Not long after Roy has his list made up and has asked four of the Vaec to watch the building in which the Terrans reside, one person on the list is murdered. It was made to look like an accident, as if the victim had been stung by one of the local insects, but Roy discovers that the murder was executed by a very clever trap that apparently had been set for Dr. James. After interrogating the Vaec observers Roy feels that he has all of the clues necessary to solve the murder, but he can't yet see the pattern.

Later Roy goes to the Vaec village, where the aliens subject him to several tests that reveal to him a procedural error that he's been making in his investigation. He also discovers that the Vaec are teledynes, that they possess the power of telepathy and the ability to teleport objects. As Roy returns to the Terran base the murderer attempts to kill him, but the Vaec thwart the attempt.
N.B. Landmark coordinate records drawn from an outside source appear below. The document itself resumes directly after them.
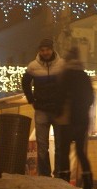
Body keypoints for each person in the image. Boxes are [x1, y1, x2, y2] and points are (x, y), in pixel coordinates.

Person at [21, 38, 66, 178]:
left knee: (59, 145)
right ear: (39, 51)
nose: (45, 52)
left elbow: (69, 83)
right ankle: (45, 175)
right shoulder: (33, 66)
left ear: (52, 49)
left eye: (47, 49)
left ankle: (58, 173)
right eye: (42, 50)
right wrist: (31, 99)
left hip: (58, 109)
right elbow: (25, 82)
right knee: (42, 146)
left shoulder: (62, 64)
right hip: (41, 109)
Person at [61, 47, 95, 189]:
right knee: (81, 151)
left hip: (68, 118)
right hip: (82, 119)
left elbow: (60, 96)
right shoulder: (85, 76)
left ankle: (64, 182)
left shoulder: (65, 75)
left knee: (64, 151)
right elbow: (91, 98)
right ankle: (88, 184)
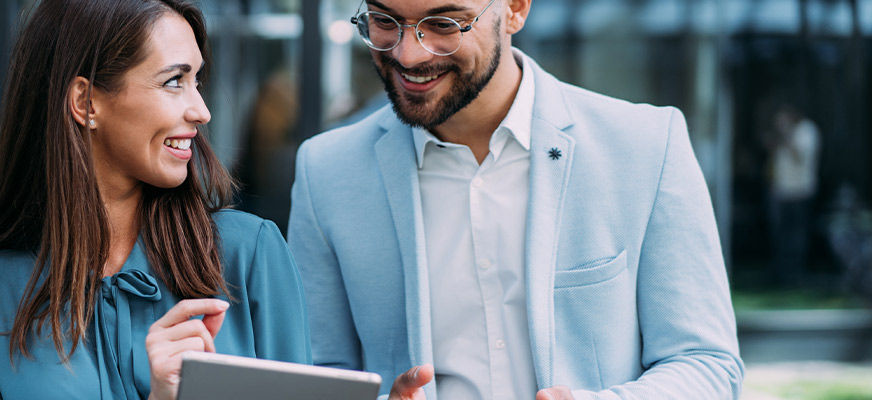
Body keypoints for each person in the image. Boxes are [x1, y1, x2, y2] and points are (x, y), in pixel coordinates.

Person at [287, 0, 743, 399]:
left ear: (516, 9)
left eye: (445, 24)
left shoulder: (646, 145)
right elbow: (315, 374)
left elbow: (707, 365)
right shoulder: (326, 170)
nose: (409, 52)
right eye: (385, 21)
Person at [0, 0, 310, 399]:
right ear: (85, 102)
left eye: (198, 80)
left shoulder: (249, 256)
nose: (202, 110)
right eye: (174, 80)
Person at [766, 103, 820, 286]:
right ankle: (782, 273)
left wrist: (786, 135)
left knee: (797, 235)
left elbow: (799, 155)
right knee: (780, 235)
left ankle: (797, 273)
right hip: (782, 191)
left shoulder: (807, 131)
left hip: (800, 191)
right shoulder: (783, 136)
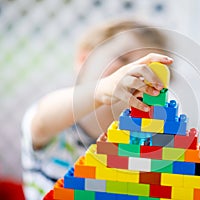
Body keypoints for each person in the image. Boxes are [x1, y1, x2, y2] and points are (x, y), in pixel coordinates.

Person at [21, 20, 173, 199]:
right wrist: (101, 89)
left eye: (149, 71)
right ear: (84, 59)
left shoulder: (140, 143)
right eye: (123, 59)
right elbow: (42, 121)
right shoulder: (58, 123)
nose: (135, 72)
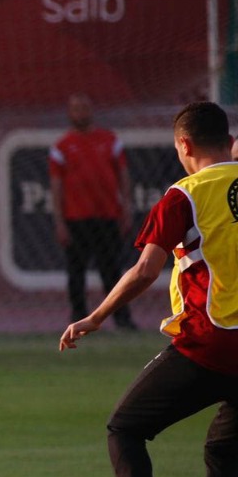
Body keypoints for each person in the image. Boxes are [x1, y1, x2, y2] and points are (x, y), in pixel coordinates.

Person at [60, 101, 238, 477]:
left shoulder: (184, 195)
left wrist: (96, 317)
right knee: (225, 455)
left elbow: (144, 270)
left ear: (184, 145)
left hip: (208, 345)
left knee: (124, 428)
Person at [49, 93, 137, 330]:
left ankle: (122, 318)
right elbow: (56, 186)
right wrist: (59, 222)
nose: (80, 113)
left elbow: (123, 175)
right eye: (76, 108)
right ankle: (78, 318)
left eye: (84, 108)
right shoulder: (61, 147)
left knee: (112, 271)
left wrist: (126, 209)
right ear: (70, 113)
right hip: (76, 218)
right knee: (76, 272)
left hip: (107, 216)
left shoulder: (110, 141)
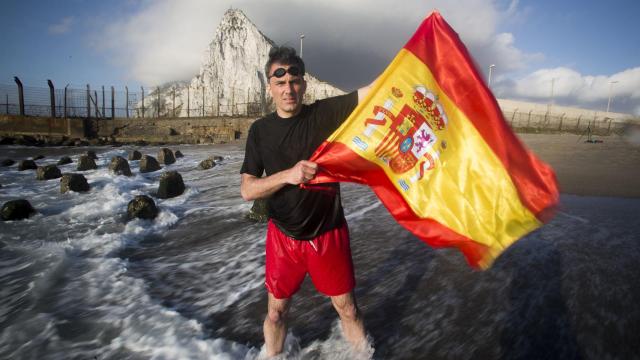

At last Roy solves the mystery and, in good murder mystery fashion, he gathers all of the participants together to reveal the killer. At the same time the Vaec reveal that they are long-lived members of a highly advanced civilization and that they are cutting off all contact with Terrans until the Terrans properly fulfill their potential.

==Development history==

In the Foreword Lowndes writes,

Back in the early 40s, I remember a bull-session that some of us had with John W. Campbell, where he stated definitively that there could never be any such thing as a science-fiction detective story in the traditional “murder mystery” sense. His reason for this proclamation was that since almost anything can happen in a science-fiction story – the villain can pull any sort of dingus or super-phenomenon out of his hat – the reader would never have a fair chance to solve the mystery.
I didn’t quite believe it, yet I couldn’t think of any counter-argument to throw at John at the time. But, as Holmes would have said, it was all so absurdly simple! Of course there can be science-fiction murder mysteries, offering the reader as good a chance to solve the crime as he has in any ordinary murder-mystery where the author is playing fair. And you can have science-fiction wonders and dinguses and super-scientific phenomenon, too: you just make it clear that nothing essential to the solution of the crime is wrapped up in super-science, or intricate phenomenon and extrapolation that only a scientific wizard could be expected to unravel. The motives, methods, and clues must all lie within the range of what is clearly presented to the reader. I hope Puzzle Planet will convince you that the murder mystery does have a place in science fiction.

==Publication history==
- 1961, US, Ace Books (Ace Double #485), paperback (119 pp).
- 1962, Germany, Erich Pabel Verlag (Rastatt), Utopia Zukunftsromane #357, as Das Rätsel Carolus (The Carolus Riddle).
- 2011, US, Armchair Fiction, ISBN 978-1-61287-005-2, Jan 2011, paperback (216 pp).

==Reviews==
The book was reviewed by
- P. Schuyler Miller at Analog Science Fact - Fiction (July 1961).